**Alıntılanan Metin**

Onun için belli bir sayı, kat veya takım ile sınırlanmamış, ihtiyacın, mütevazîliğin, sadeliğin, temizliğin, güzel görünüşün, imkanların göz önünde tutulması istenmiştir.

Bu çerçevede şunu söyleyebiliriz: Kibir ifade eden, sayı olarak ihtiyacın çok üstünde olan, aşırı süsler taşıyan, beldenin örfü ve yapısı ile uyuşmayan ve farklı görünme arzusu için giyilen, marka düşkünlüğü gibi kişinin kendisindeki eksikliği ve şahsiyet kaybını elbisede aradığını gösteren, fiyatı ile kalitesi uyuşmayan, uçuk renk ve şekilleriyle Müslüman’ın onuruna zarar veren elbiseler israf çerçevesi içinde yer alır.

Kadın olsun, erkek olsun Müslüman vakur olmalı, mütevazi olmalı, sadeliğin güzelliğini yakalayabilmeli ve imkanları içinde hareket etmelidir.

İsraf gelir durumuna göre değişkenlik arz eder mi? Ev ve arabanın lüks olmasının hükmü nedir?

**Gösterilen Veriler**

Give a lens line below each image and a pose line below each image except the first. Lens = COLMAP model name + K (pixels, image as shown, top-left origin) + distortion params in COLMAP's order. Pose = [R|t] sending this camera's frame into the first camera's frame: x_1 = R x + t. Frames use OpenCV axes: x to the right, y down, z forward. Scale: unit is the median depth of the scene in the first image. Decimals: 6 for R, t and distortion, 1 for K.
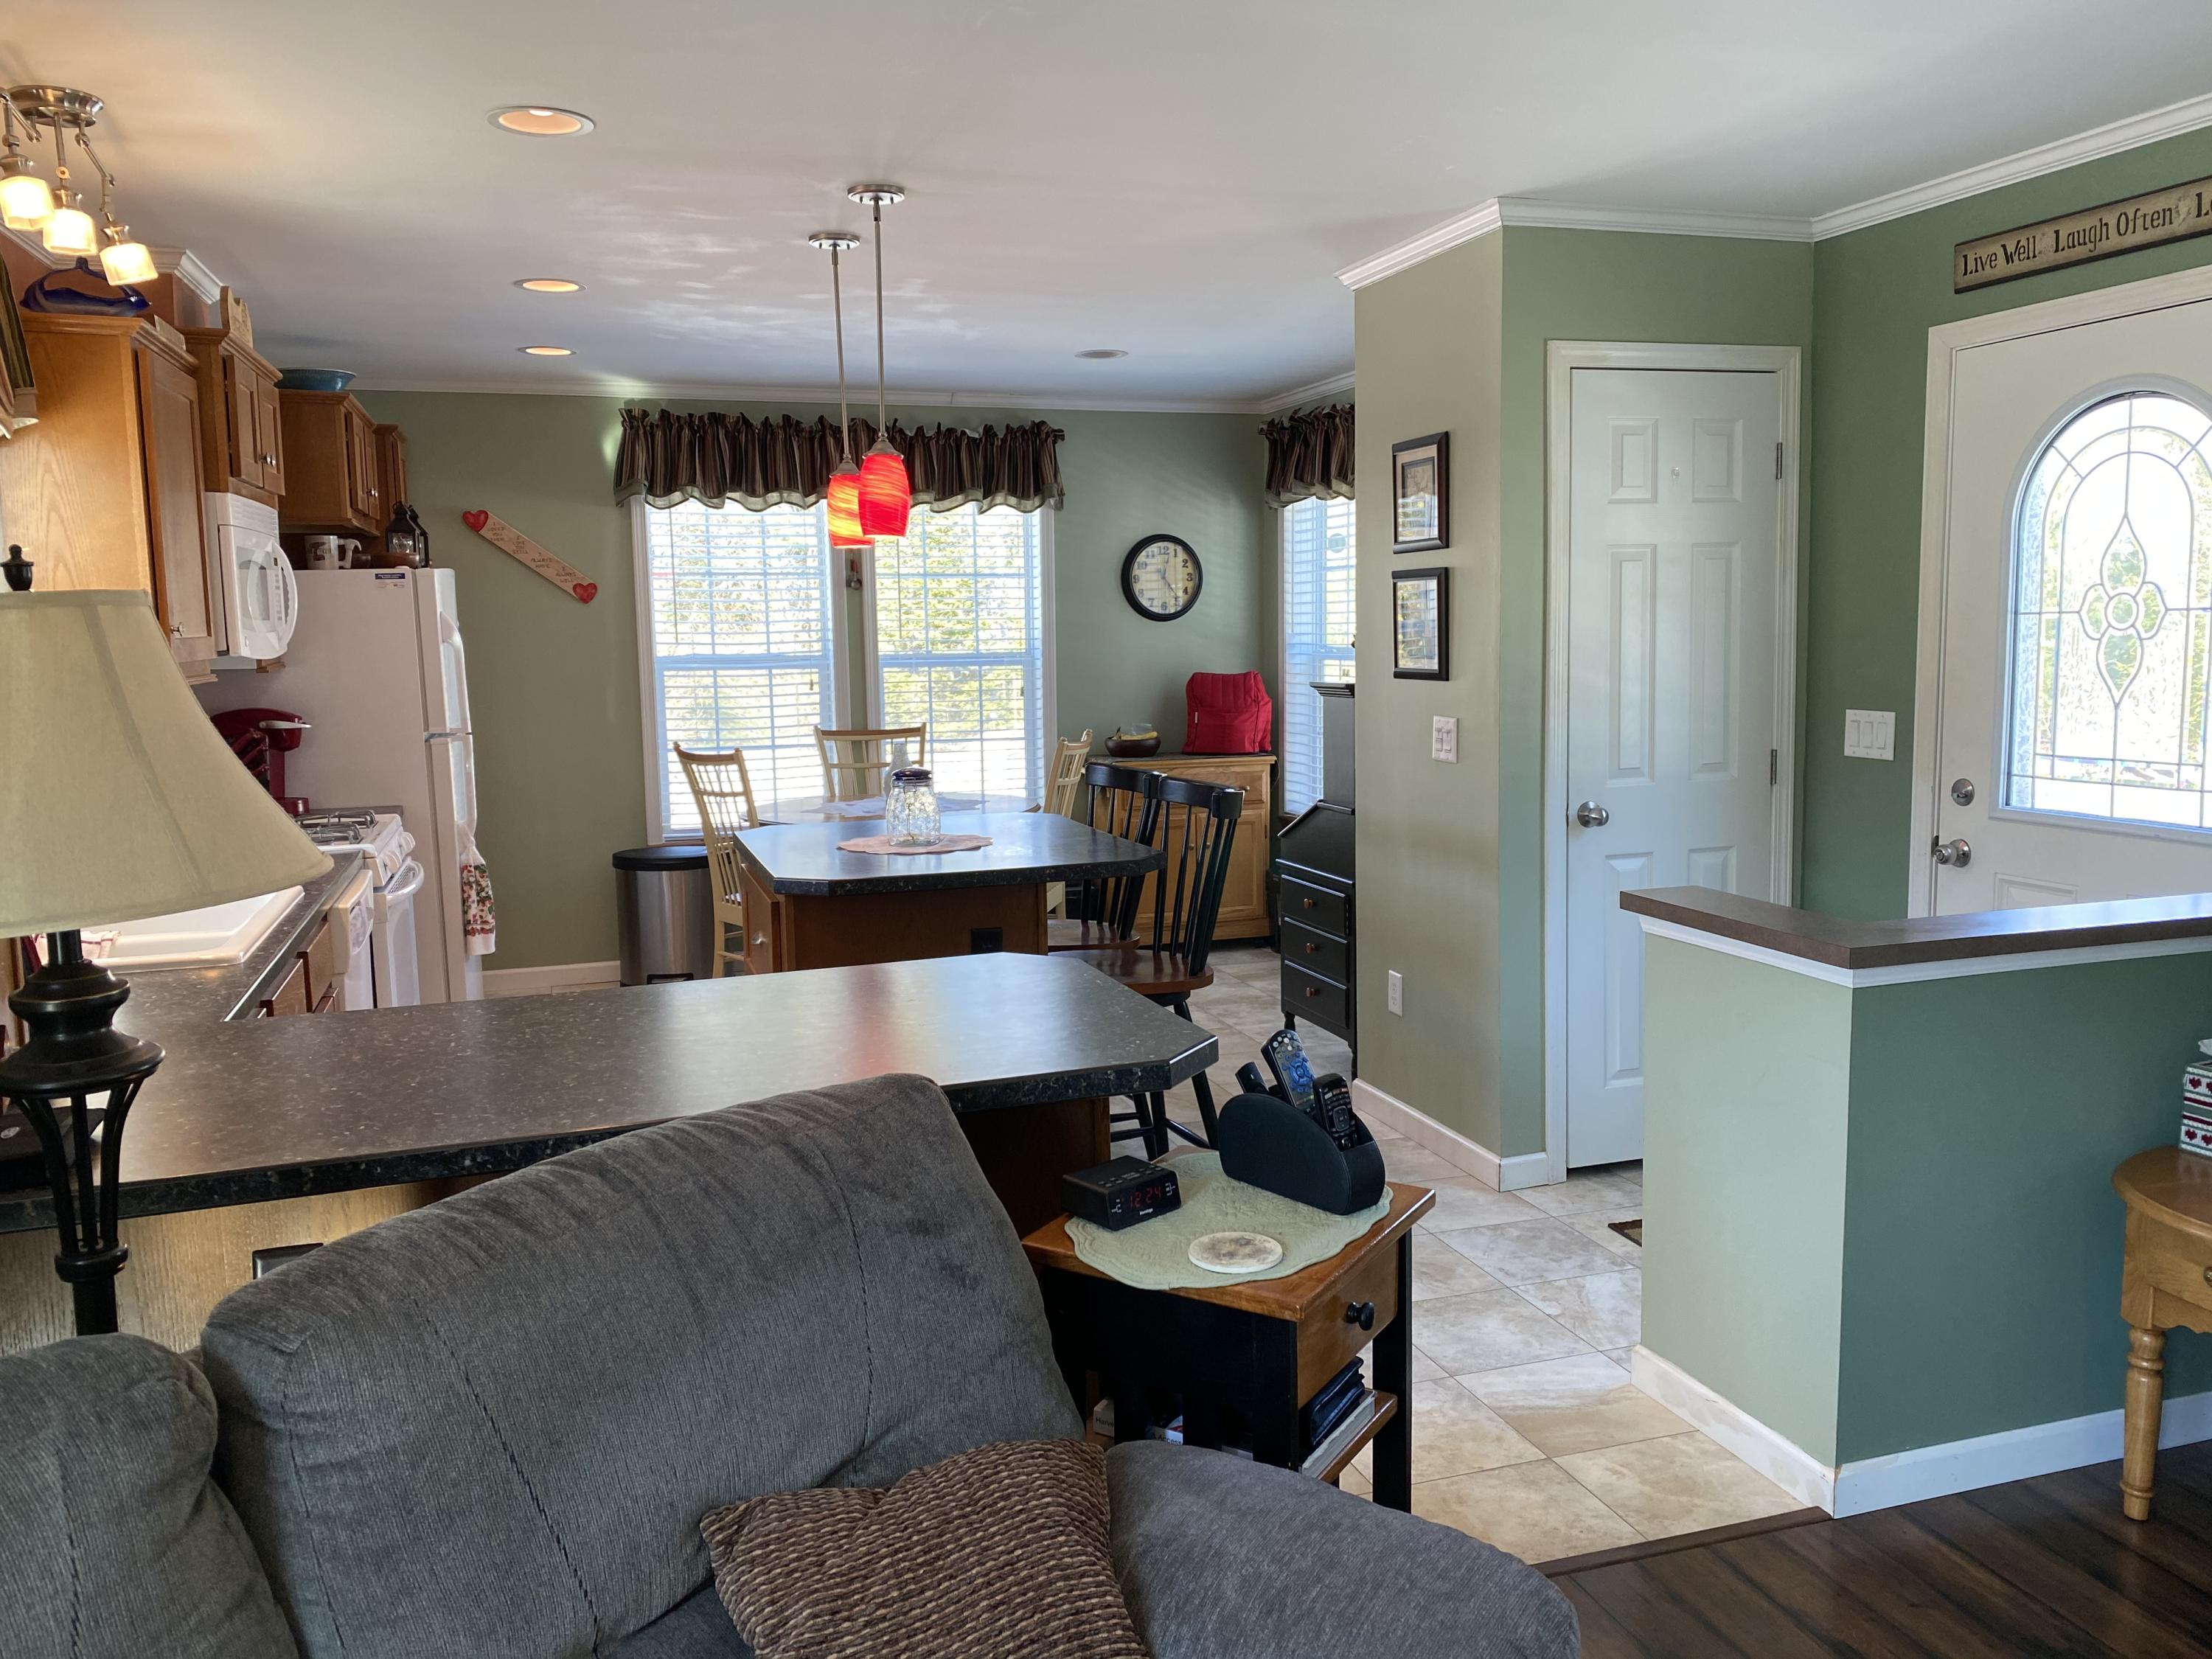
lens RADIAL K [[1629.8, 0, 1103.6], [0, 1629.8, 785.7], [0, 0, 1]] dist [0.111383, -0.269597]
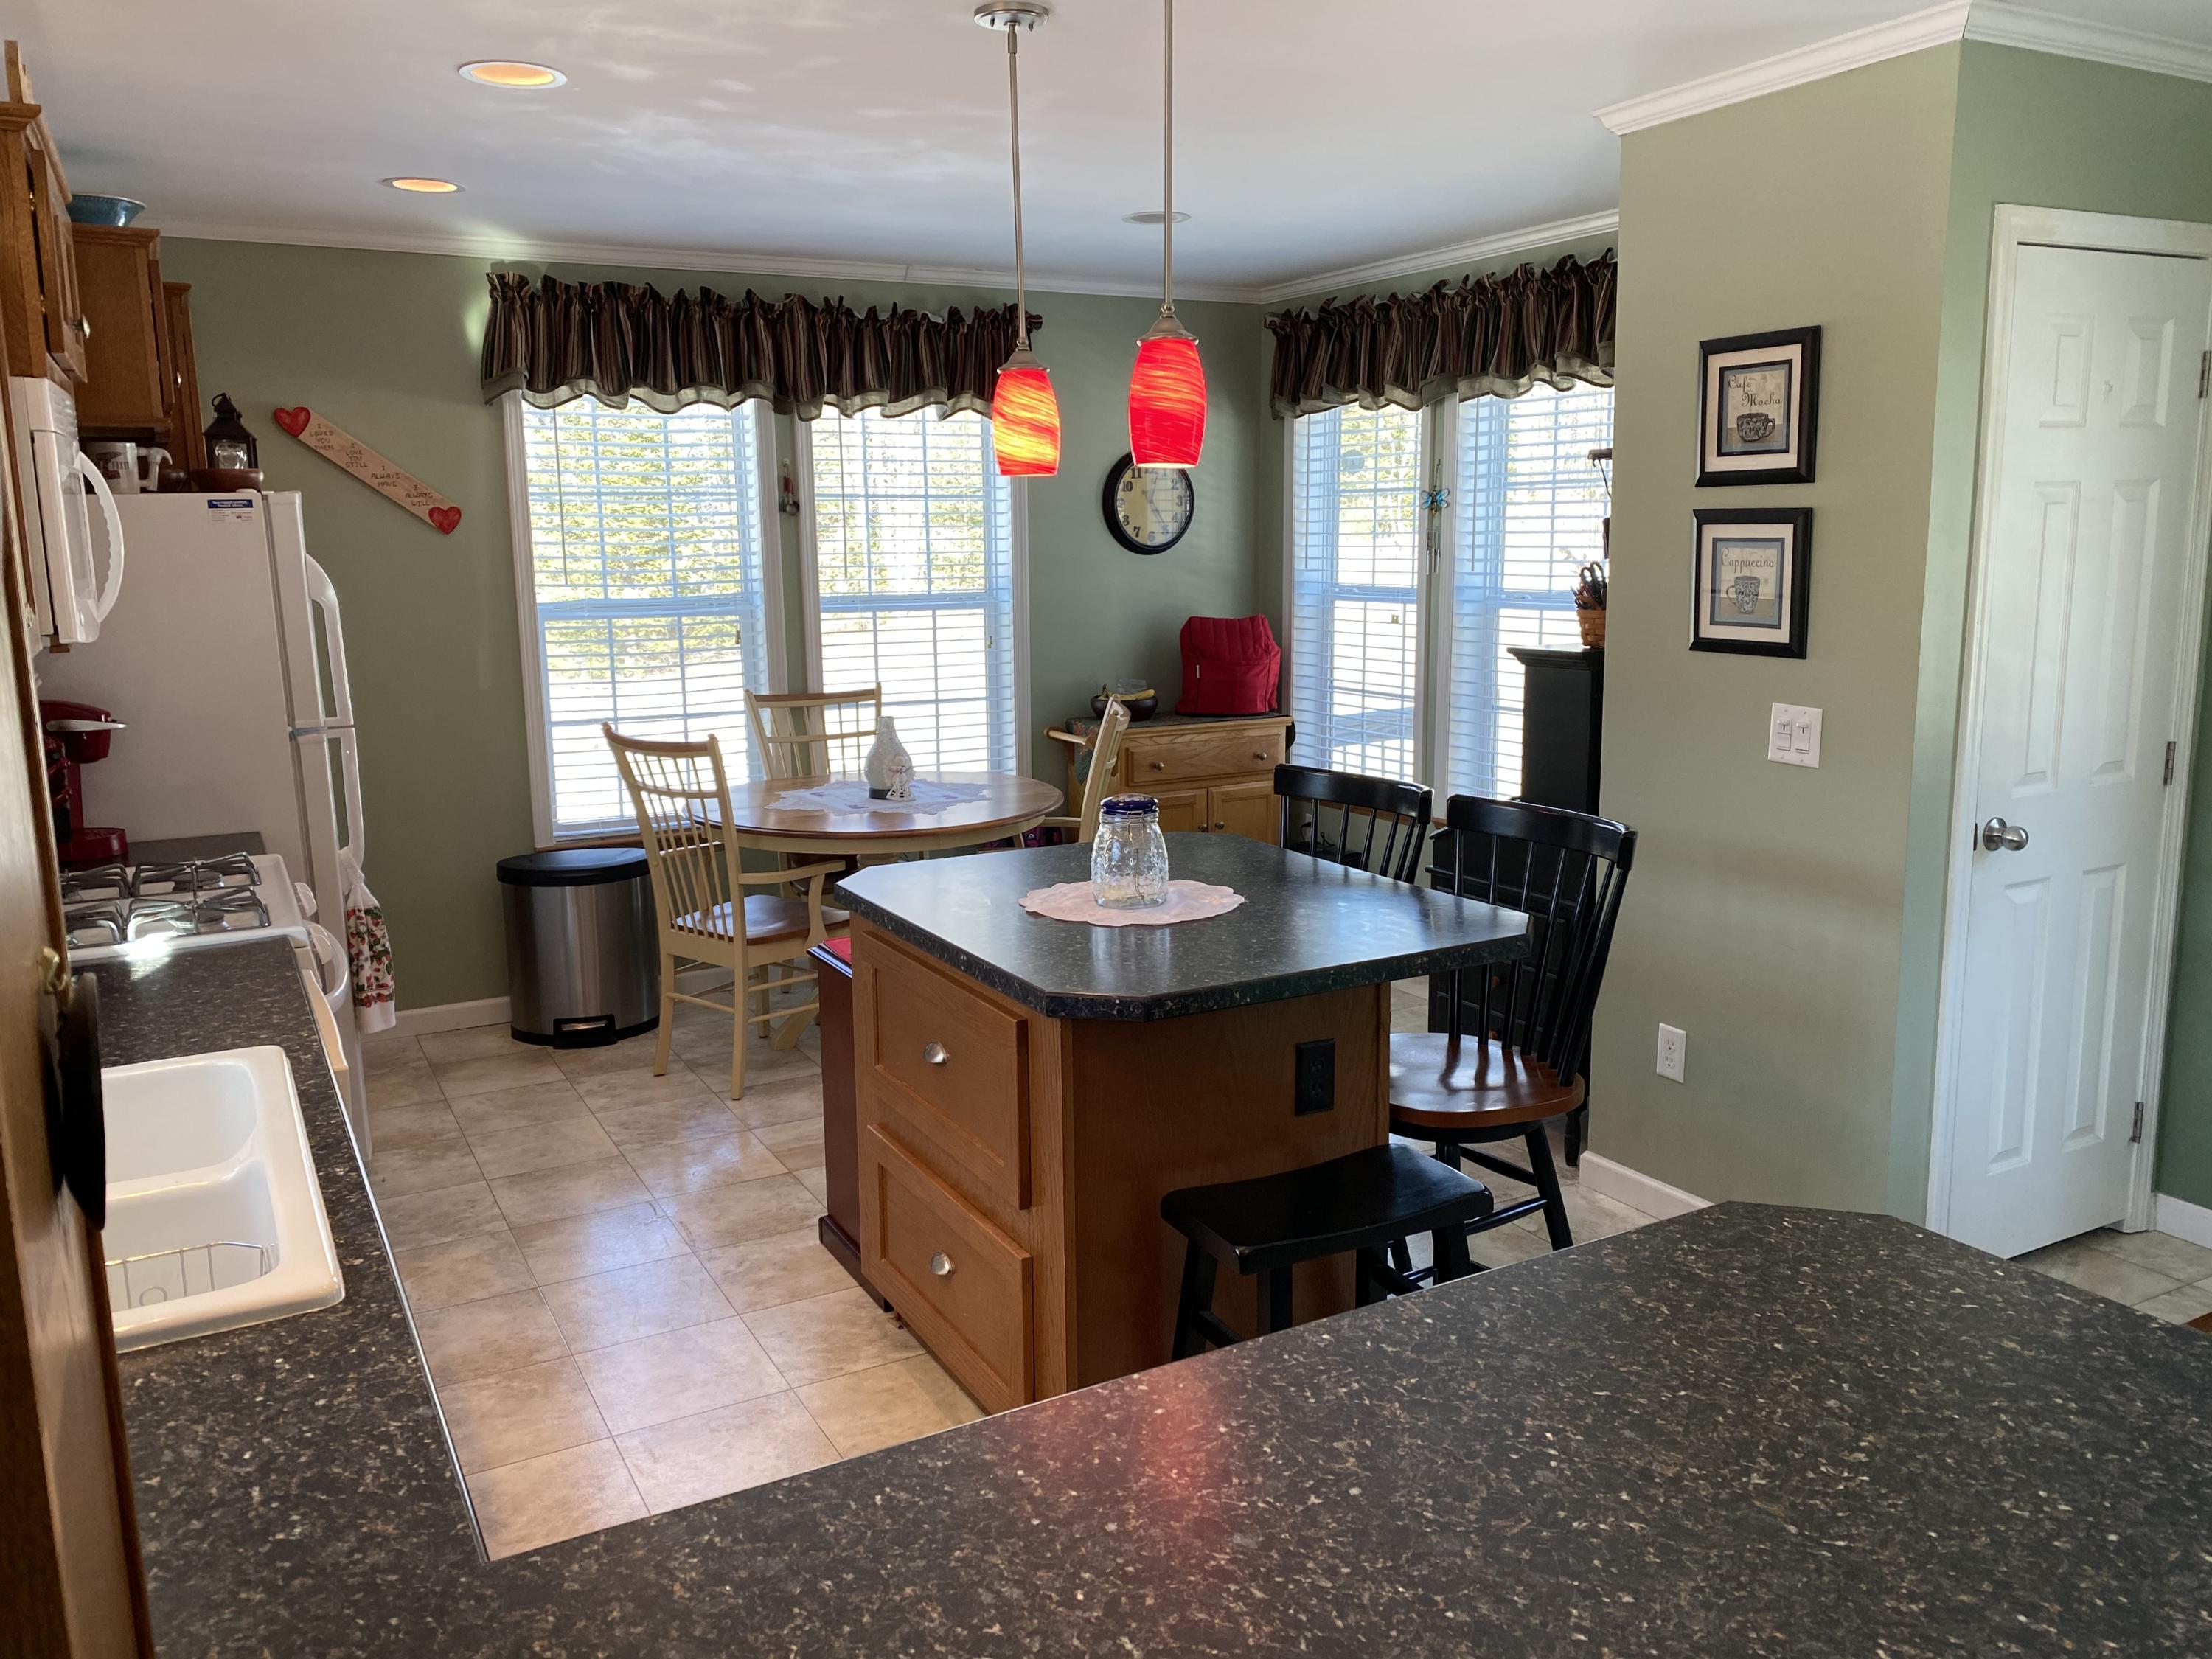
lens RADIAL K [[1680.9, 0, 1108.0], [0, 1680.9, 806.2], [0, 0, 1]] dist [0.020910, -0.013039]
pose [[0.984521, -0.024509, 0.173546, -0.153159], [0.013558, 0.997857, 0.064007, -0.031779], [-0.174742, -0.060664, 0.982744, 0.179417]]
---
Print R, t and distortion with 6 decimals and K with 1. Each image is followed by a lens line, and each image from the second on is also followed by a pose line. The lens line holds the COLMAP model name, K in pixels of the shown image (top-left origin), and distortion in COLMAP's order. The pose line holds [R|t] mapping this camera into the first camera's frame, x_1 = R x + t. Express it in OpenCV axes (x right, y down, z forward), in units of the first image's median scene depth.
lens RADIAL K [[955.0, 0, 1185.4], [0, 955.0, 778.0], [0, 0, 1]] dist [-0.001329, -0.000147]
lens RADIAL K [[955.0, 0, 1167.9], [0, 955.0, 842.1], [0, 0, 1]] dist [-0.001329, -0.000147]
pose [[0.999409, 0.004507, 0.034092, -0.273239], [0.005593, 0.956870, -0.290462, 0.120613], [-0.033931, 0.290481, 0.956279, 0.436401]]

**Okuduklarınızı Uygulayın**
(1) Aşağıdaki ifadeler israf konulu metinle uyuşuyor mu? Her biri için evet ya da hayır deyin ve kararı belirleyen sözleri metinden aynen aktarın.
(a) Elbiseler belli bir sayı veya takım ile sınırlandırılmıştır.
(b) Fiyatı ile kalitesi uyuşmayan elbiseler israf çerçevesinde yer alır.
(c) Mütevazı olma gereği yalnızca erkek Müslümanlar için geçerlidir.
(2) İsraf konulu metni son cümlesinden sonrasını yazarak sürdürün.

**Cevap Listesi**
(1)
(a) Hayır: "belli bir sayı, kat veya takım ile sınırlanmamış"
(b) Evet: "fiyatı ile kalitesi uyuşmayan" ve "israf çerçevesi içinde yer alır"
(c) Hayır: "Kadın olsun, erkek olsun Müslüman vakur olmalı, mütevazi olmalı"

(2)
Bu sorunun temel manada cevabının önceki satırlarda verildiğine inanıyorum. Ancak burada eklenilmesi gereken bir bilgiye de vesile olduğuna inanıyorum.

Her insan, aldığı şey kaliteli de olsa, değerinden aşağı fiyata da olsa, lüzumlu bir eşya da olsa onu satın almadan, eşyasının arasına katmadan kendi imkânları bu eşyayı almaya müsait mi, imkânı dar ise şu anda birinci derecede alması gereken bu eşya mı, bunu değerlendirmek, dillerde dolaşan atasözümüzün ifadesiyle “ayağını yorganına göre uzatmak” zorundadır. Bu israf sayılıp sayılmama açısından daha çok gelirle dengeli, daha yerinde bir ifadeyle iktisadlı davranmayla ilgili bir konudur.

Bu bakışla değerlendirildiğinde elbette ki insanın maddî durumunun harcamalarına ve alınacak eşyada sıralamaya tesiri vardır. Dar imkânlı bir insanın dengesiz ve dirayetsiz davranarak kendisini ve âilesini dara sokması onlara darlık çektirmesi, sıkıntılar yaşatması şüphesiz israftır ve maddî durumun israf konusunda tesiri vardır. Yıkılmak üzere olan, damından yağmurlar sızan evlerin önünde gördüğümüz lüks arabalar, arabalardaki aksesuarlar hiç de gözlerimize yabancı değil. Isınacak sobalarının ve borularının çatlaklarından dışarıya dumanlar sızarken evin çatısına oturan uydu alıcısı ile plazma ekranlar da gözlere fazla yabancı değil.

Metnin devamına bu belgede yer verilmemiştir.